Relacorilant

Clinical data
- Trade names: Lifyorli
- Other names: CORT-125134
- AHFS/Drugs.com: Monograph
- MedlinePlus: a626056
- License data: US DailyMed: Relacorilant;
- Routes of administration: By mouth
- Drug class: Antiglucocorticoid
- ATC code: None;

Legal status
- Legal status: US: ℞-only;

Identifiers
- IUPAC name [(4aR)-1-(4-Fluorophenyl)-6-(1-methylpyrazol-4-yl)sulfonyl-4,5,7,8-tetrahydropyrazolo[3,4-g]isoquinolin-4a-yl]-[4-(trifluoromethyl)pyridin-2-yl]methanone;
- CAS Number: 1496510-51-0;
- PubChem CID: 73051463;
- DrugBank: DB14976;
- ChemSpider: 57617720;
- UNII: 2158753C7E;
- KEGG: D11336;

Chemical and physical data
- Formula: C_{27}H_{22}F_{4}N_{6}O_{3}S
- Molar mass: 586.57 g·mol^{−1}
- 3D model (JSmol): Interactive image;
- SMILES CN1C=C(C=N1)S(=O)(=O)N2CCC3=CC4=C(C[C@@]3(C2)C(=O)C5=NC=CC(=C5)C(F)(F)F)C=NN4C6=CC=C(C=C6)F;
- InChI InChI=1S/C27H22F4N6O3S/c1-35-15-22(14-33-35)41(39,40)36-9-7-18-11-24-17(13-34-37(24)21-4-2-20(28)3-5-21)12-26(18,16-36)25(38)23-10-19(6-8-32-23)27(29,30)31/h2-6,8,10-11,13-15H,7,9,12,16H2,1H3/t26-/m0/s1; Key:WANIDIGFXJFFEL-SANMLTNESA-N;

= Relacorilant =

Chemical compound

Relacorilant, sold under the brand name Lifyorli, is an anti-cancer medication used for the treatment of ovarian cancer, fallopian tube cancer, or primary peritoneal cancer.
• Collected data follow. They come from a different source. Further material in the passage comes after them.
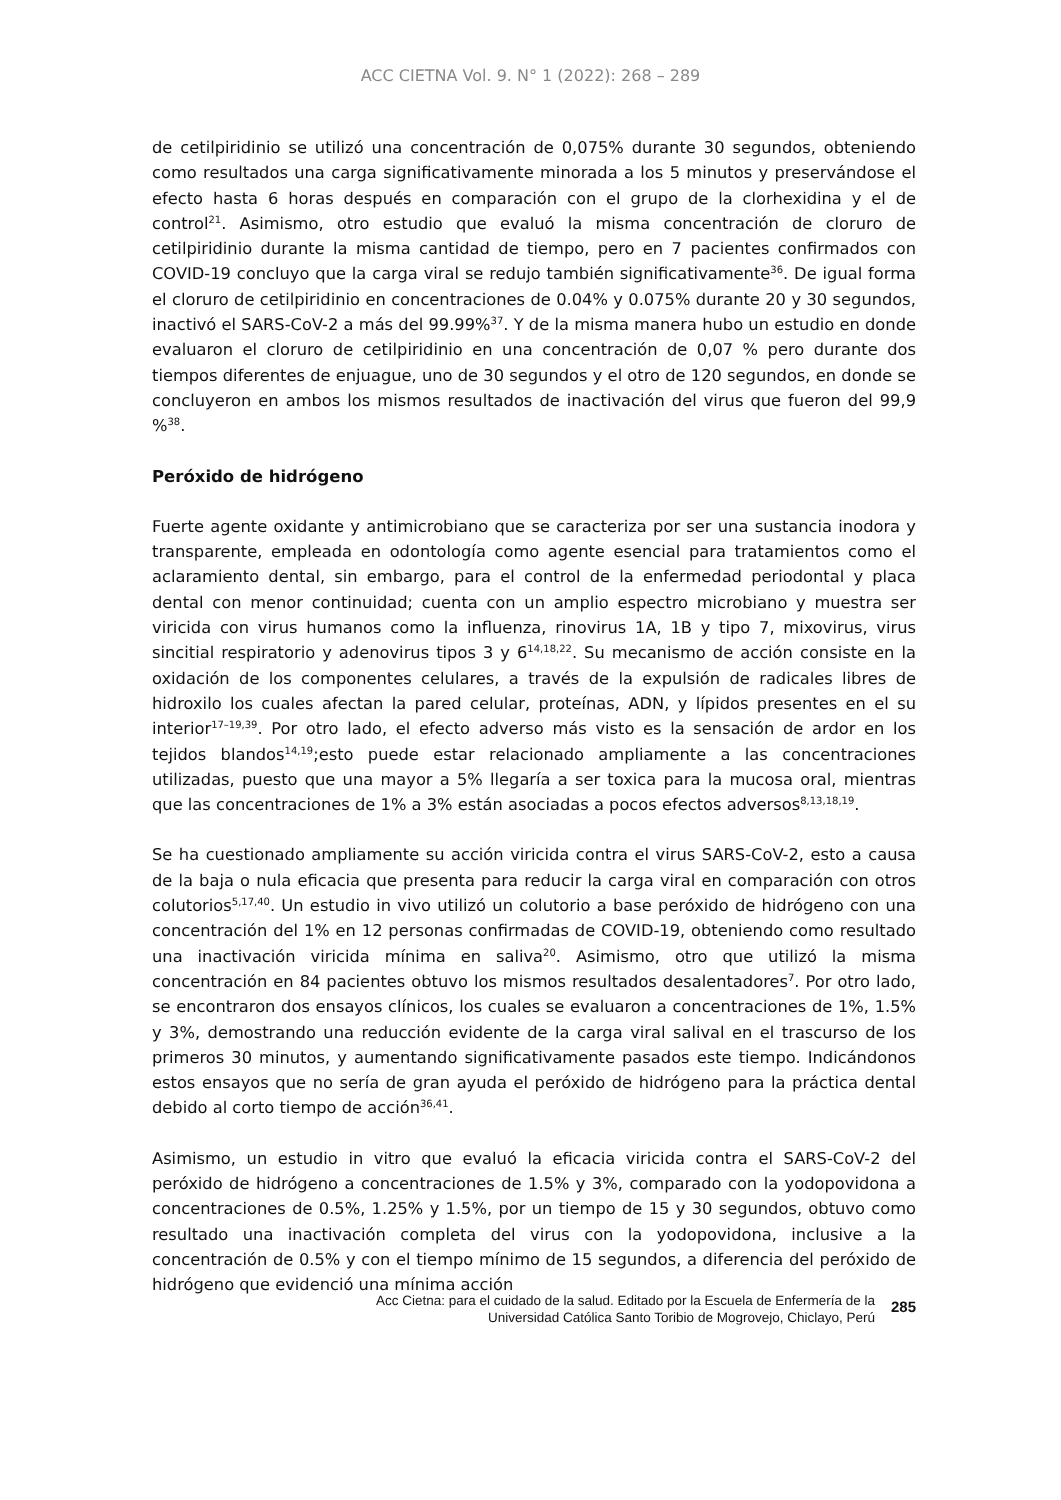ACC CIETNA Vol. 9. N° 1 (2022): 268 – 289
de cetilpiridinio se utilizó una concentración de 0,075% durante 30 segundos, obteniendo como resultados una carga significativamente minorada a los 5 minutos y preservándose el efecto hasta 6 horas después en comparación con el grupo de la clorhexidina y el de control<sup>21</sup>. Asimismo, otro estudio que evaluó la misma concentración de cloruro de cetilpiridinio durante la misma cantidad de tiempo, pero en 7 pacientes confirmados con COVID-19 concluyo que la carga viral se redujo también significativamente<sup>36</sup>. De igual forma el cloruro de cetilpiridinio en concentraciones de 0.04% y 0.075% durante 20 y 30 segundos, inactivó el SARS-CoV-2 a más del 99.99%<sup>37</sup>. Y de la misma manera hubo un estudio en donde evaluaron el cloruro de cetilpiridinio en una concentración de 0,07 % pero durante dos tiempos diferentes de enjuague, uno de 30 segundos y el otro de 120 segundos, en donde se concluyeron en ambos los mismos resultados de inactivación del virus que fueron del 99,9 %<sup>38</sup>.
Peróxido de hidrógeno
Fuerte agente oxidante y antimicrobiano que se caracteriza por ser una sustancia inodora y transparente, empleada en odontología como agente esencial para tratamientos como el aclaramiento dental, sin embargo, para el control de la enfermedad periodontal y placa dental con menor continuidad; cuenta con un amplio espectro microbiano y muestra ser viricida con virus humanos como la influenza, rinovirus 1A, 1B y tipo 7, mixovirus, virus sincitial respiratorio y adenovirus tipos 3 y 6<sup>14,18,22</sup>. Su mecanismo de acción consiste en la oxidación de los componentes celulares, a través de la expulsión de radicales libres de hidroxilo los cuales afectan la pared celular, proteínas, ADN, y lípidos presentes en el su interior<sup>17–19,39</sup>. Por otro lado, el efecto adverso más visto es la sensación de ardor en los tejidos blandos<sup>14,19</sup>;esto puede estar relacionado ampliamente a las concentraciones utilizadas, puesto que una mayor a 5% llegaría a ser toxica para la mucosa oral, mientras que las concentraciones de 1% a 3% están asociadas a pocos efectos adversos<sup>8,13,18,19</sup>.
Se ha cuestionado ampliamente su acción viricida contra el virus SARS-CoV-2, esto a causa de la baja o nula eficacia que presenta para reducir la carga viral en comparación con otros colutorios<sup>5,17,40</sup>. Un estudio in vivo utilizó un colutorio a base peróxido de hidrógeno con una concentración del 1% en 12 personas confirmadas de COVID-19, obteniendo como resultado una inactivación viricida mínima en saliva<sup>20</sup>. Asimismo, otro que utilizó la misma concentración en 84 pacientes obtuvo los mismos resultados desalentadores<sup>7</sup>. Por otro lado, se encontraron dos ensayos clínicos, los cuales se evaluaron a concentraciones de 1%, 1.5% y 3%, demostrando una reducción evidente de la carga viral salival en el trascurso de los primeros 30 minutos, y aumentando significativamente pasados este tiempo. Indicándonos estos ensayos que no sería de gran ayuda el peróxido de hidrógeno para la práctica dental debido al corto tiempo de acción<sup>36,41</sup>.
Asimismo, un estudio in vitro que evaluó la eficacia viricida contra el SARS-CoV-2 del peróxido de hidrógeno a concentraciones de 1.5% y 3%, comparado con la yodopovidona a concentraciones de 0.5%, 1.25% y 1.5%, por un tiempo de 15 y 30 segundos, obtuvo como resultado una inactivación completa del virus con la yodopovidona, inclusive a la concentración de 0.5% y con el tiempo mínimo de 15 segundos, a diferencia del peróxido de hidrógeno que evidenció una mínima acción
Acc Cietna: para el cuidado de la salud. Editado por la Escuela de Enfermería de la
Universidad Católica Santo Toribio de Mogrovejo, Chiclayo, Perú
285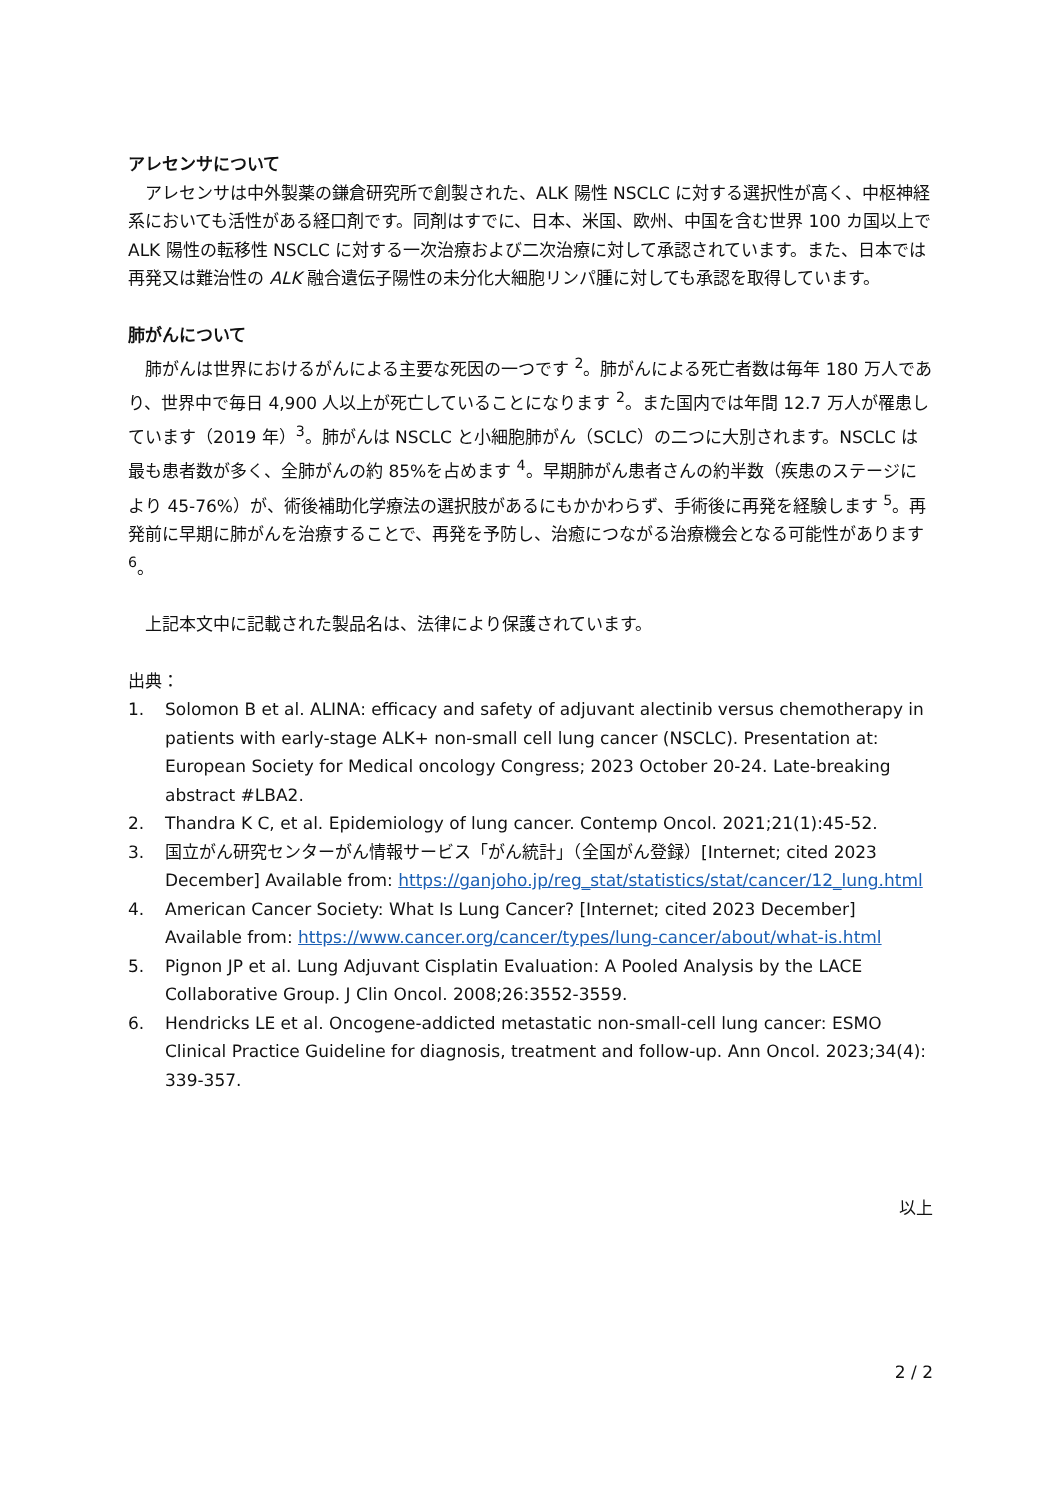アレセンサについて
　アレセンサは中外製薬の鎌倉研究所で創製された、ALK 陽性 NSCLC に対する選択性が高く、中枢神経系においても活性がある経口剤です。同剤はすでに、日本、米国、欧州、中国を含む世界 100 カ国以上で ALK 陽性の転移性 NSCLC に対する一次治療および二次治療に対して承認されています。また、日本では再発又は難治性の ALK 融合遺伝子陽性の未分化大細胞リンパ腫に対しても承認を取得しています。
肺がんについて
　肺がんは世界におけるがんによる主要な死因の一つです <sup>2</sup>。肺がんによる死亡者数は毎年 180 万人であり、世界中で毎日 4,900 人以上が死亡していることになります <sup>2</sup>。また国内では年間 12.7 万人が罹患しています（2019 年）<sup>3</sup>。肺がんは NSCLC と小細胞肺がん（SCLC）の二つに大別されます。NSCLC は最も患者数が多く、全肺がんの約 85%を占めます <sup>4</sup>。早期肺がん患者さんの約半数（疾患のステージにより 45-76%）が、術後補助化学療法の選択肢があるにもかかわらず、手術後に再発を経験します <sup>5</sup>。再発前に早期に肺がんを治療することで、再発を予防し、治癒につながる治療機会となる可能性があります <sup>6</sup>。
　上記本文中に記載された製品名は、法律により保護されています。
出典：
1. Solomon B et al. ALINA: efficacy and safety of adjuvant alectinib versus chemotherapy in patients with early-stage ALK+ non-small cell lung cancer (NSCLC). Presentation at: European Society for Medical oncology Congress; 2023 October 20-24. Late-breaking abstract #LBA2.
2. Thandra K C, et al. Epidemiology of lung cancer. Contemp Oncol. 2021;21(1):45-52.
3. 国立がん研究センターがん情報サービス「がん統計」（全国がん登録）[Internet; cited 2023 December] Available from: https://ganjoho.jp/reg_stat/statistics/stat/cancer/12_lung.html
4. American Cancer Society: What Is Lung Cancer? [Internet; cited 2023 December] Available from: https://www.cancer.org/cancer/types/lung-cancer/about/what-is.html
5. Pignon JP et al. Lung Adjuvant Cisplatin Evaluation: A Pooled Analysis by the LACE Collaborative Group. J Clin Oncol. 2008;26:3552-3559.
6. Hendricks LE et al. Oncogene-addicted metastatic non-small-cell lung cancer: ESMO Clinical Practice Guideline for diagnosis, treatment and follow-up. Ann Oncol. 2023;34(4): 339-357.
以上
2 / 2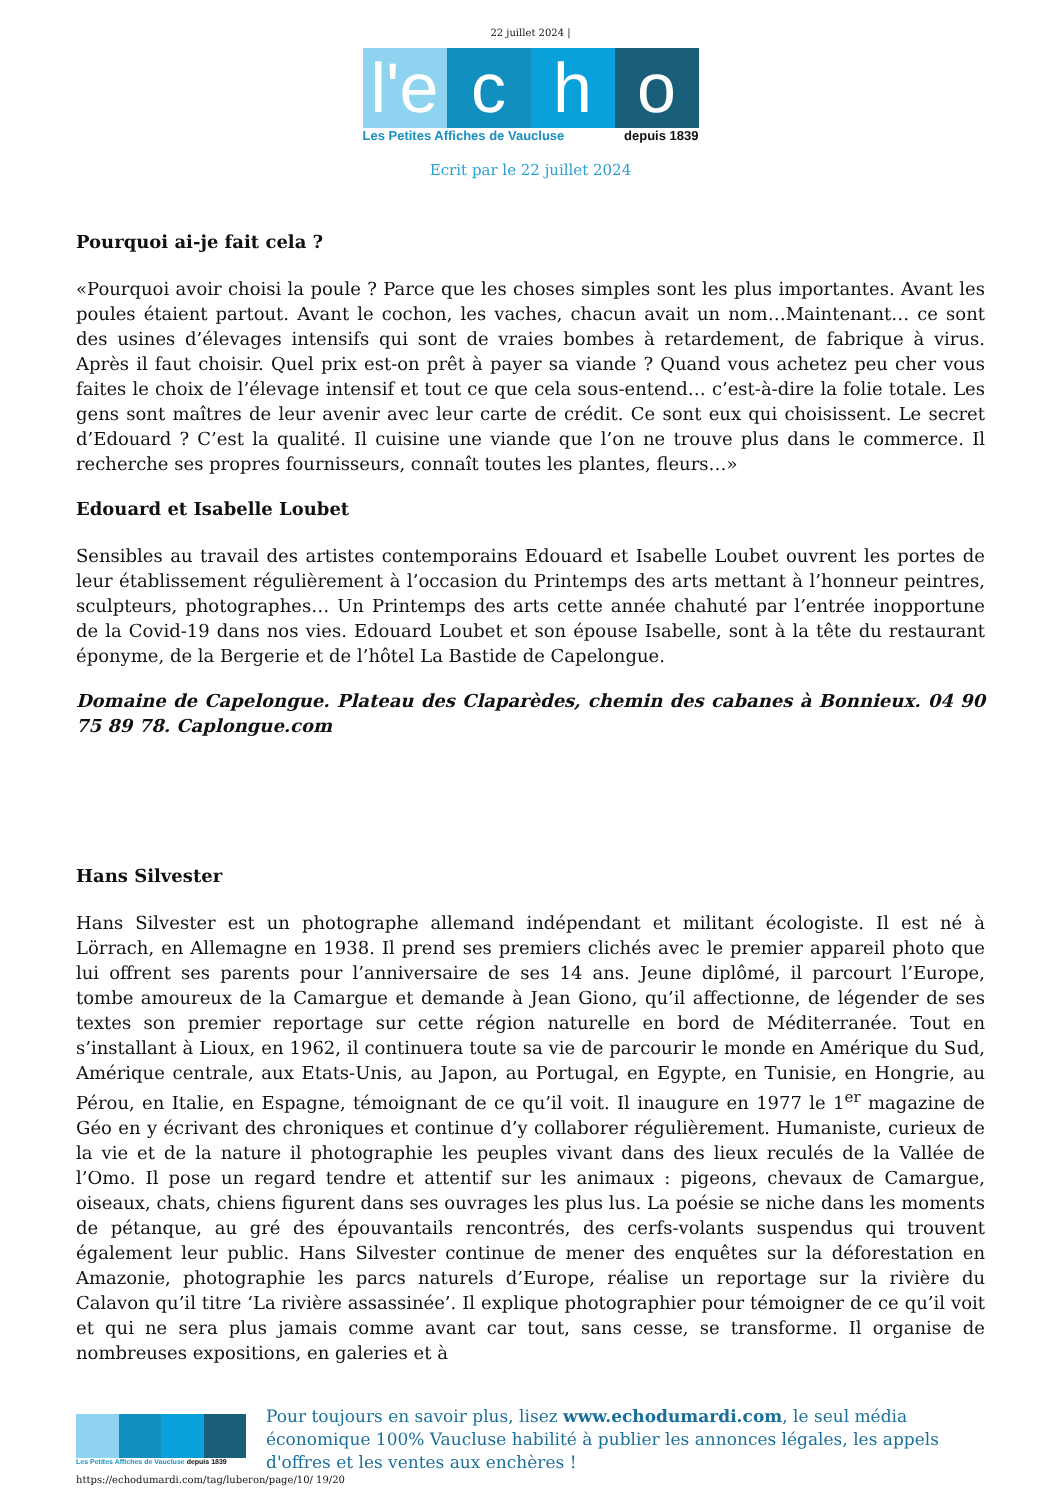22 juillet 2024 |
l'e c h o
Les Petites Affiches de Vaucluse depuis 1839
Ecrit par le 22 juillet 2024
Pourquoi ai-je fait cela ?
«Pourquoi avoir choisi la poule ? Parce que les choses simples sont les plus importantes. Avant les poules étaient partout. Avant le cochon, les vaches, chacun avait un nom…Maintenant… ce sont des usines d’élevages intensifs qui sont de vraies bombes à retardement, de fabrique à virus. Après il faut choisir. Quel prix est-on prêt à payer sa viande ? Quand vous achetez peu cher vous faites le choix de l’élevage intensif et tout ce que cela sous-entend… c’est-à-dire la folie totale. Les gens sont maîtres de leur avenir avec leur carte de crédit. Ce sont eux qui choisissent. Le secret d’Edouard ? C’est la qualité. Il cuisine une viande que l’on ne trouve plus dans le commerce. Il recherche ses propres fournisseurs, connaît toutes les plantes, fleurs…»
Edouard et Isabelle Loubet
Sensibles au travail des artistes contemporains Edouard et Isabelle Loubet ouvrent les portes de leur établissement régulièrement à l’occasion du Printemps des arts mettant à l’honneur peintres, sculpteurs, photographes… Un Printemps des arts cette année chahuté par l’entrée inopportune de la Covid-19 dans nos vies. Edouard Loubet et son épouse Isabelle, sont à la tête du restaurant éponyme, de la Bergerie et de l’hôtel La Bastide de Capelongue.
Domaine de Capelongue. Plateau des Claparèdes, chemin des cabanes à Bonnieux. 04 90 75 89 78. Caplongue.com
Hans Silvester
Hans Silvester est un photographe allemand indépendant et militant écologiste. Il est né à Lörrach, en Allemagne en 1938. Il prend ses premiers clichés avec le premier appareil photo que lui offrent ses parents pour l’anniversaire de ses 14 ans. Jeune diplômé, il parcourt l’Europe, tombe amoureux de la Camargue et demande à Jean Giono, qu’il affectionne, de légender de ses textes son premier reportage sur cette région naturelle en bord de Méditerranée. Tout en s’installant à Lioux, en 1962, il continuera toute sa vie de parcourir le monde en Amérique du Sud, Amérique centrale, aux Etats-Unis, au Japon, au Portugal, en Egypte, en Tunisie, en Hongrie, au Pérou, en Italie, en Espagne, témoignant de ce qu’il voit. Il inaugure en 1977 le 1<sup>er</sup> magazine de Géo en y écrivant des chroniques et continue d’y collaborer régulièrement. Humaniste, curieux de la vie et de la nature il photographie les peuples vivant dans des lieux reculés de la Vallée de l’Omo. Il pose un regard tendre et attentif sur les animaux : pigeons, chevaux de Camargue, oiseaux, chats, chiens figurent dans ses ouvrages les plus lus. La poésie se niche dans les moments de pétanque, au gré des épouvantails rencontrés, des cerfs-volants suspendus qui trouvent également leur public. Hans Silvester continue de mener des enquêtes sur la déforestation en Amazonie, photographie les parcs naturels d’Europe, réalise un reportage sur la rivière du Calavon qu’il titre ‘La rivière assassinée’. Il explique photographier pour témoigner de ce qu’il voit et qui ne sera plus jamais comme avant car tout, sans cesse, se transforme. Il organise de nombreuses expositions, en galeries et à
Les Petites Affiches de Vaucluse depuis 1839
Pour toujours en savoir plus, lisez www.echodumardi.com, le seul média économique 100% Vaucluse habilité à publier les annonces légales, les appels d'offres et les ventes aux enchères !
https://echodumardi.com/tag/luberon/page/10/ 19/20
Relacorilant is a glucocorticoid receptor antagonist. It is taken by mouth.

The most common adverse reactions include decreased hemoglobin, decreased neutrophils, fatigue, nausea, diarrhea, decreased platelets, rash, and decreased appetite.

Relacorilant was approved for medical use in the United States in March 2026.

== Medical uses ==
Relacorilant is indicated in combination with nab-paclitaxel for the treatment of adults with platinum-resistant epithelial ovarian, fallopian tube, or primary peritoneal cancer who have received one to three prior systemic treatment regimens, at least one of which included bevacizumab.

== Adverse effects ==
The US prescribing information includes a contraindication for people who require corticosteroids for a lifesaving indication as well as warnings and precautions for neutropenia and severe infections, adrenal insufficiency, exacerbation of conditions treated with glucocorticoids, and embryo-fetal toxicity. The most common adverse reactions include decreased hemoglobin, decreased neutrophils, fatigue, nausea, diarrhea, decreased platelets, rash, and decreased appetite.

== History ==
Efficacy was evaluated in ROSELLA (NCT05257408), a multi-center, open-label, trial in 381 participants with platinum-resistant epithelial ovarian, fallopian tube, or primary peritoneal cancer. Participants were permitted to receive up to three prior lines of systemic therapy and prior bevacizumab was required. The trial excluded participants who required chronic or frequent use of glucocorticoids. Participants were randomized (1:1) to receive relacorilant in combination with nab-paclitaxel or nab-paclitaxel alone.

== Society and culture ==
=== Legal status ===
Relacorilant was approved for medical use in the United States in March 2026.

=== Names ===
Relacorilant is the international nonproprietary name.

Relacorilant is sold under the brand name Lifyorli.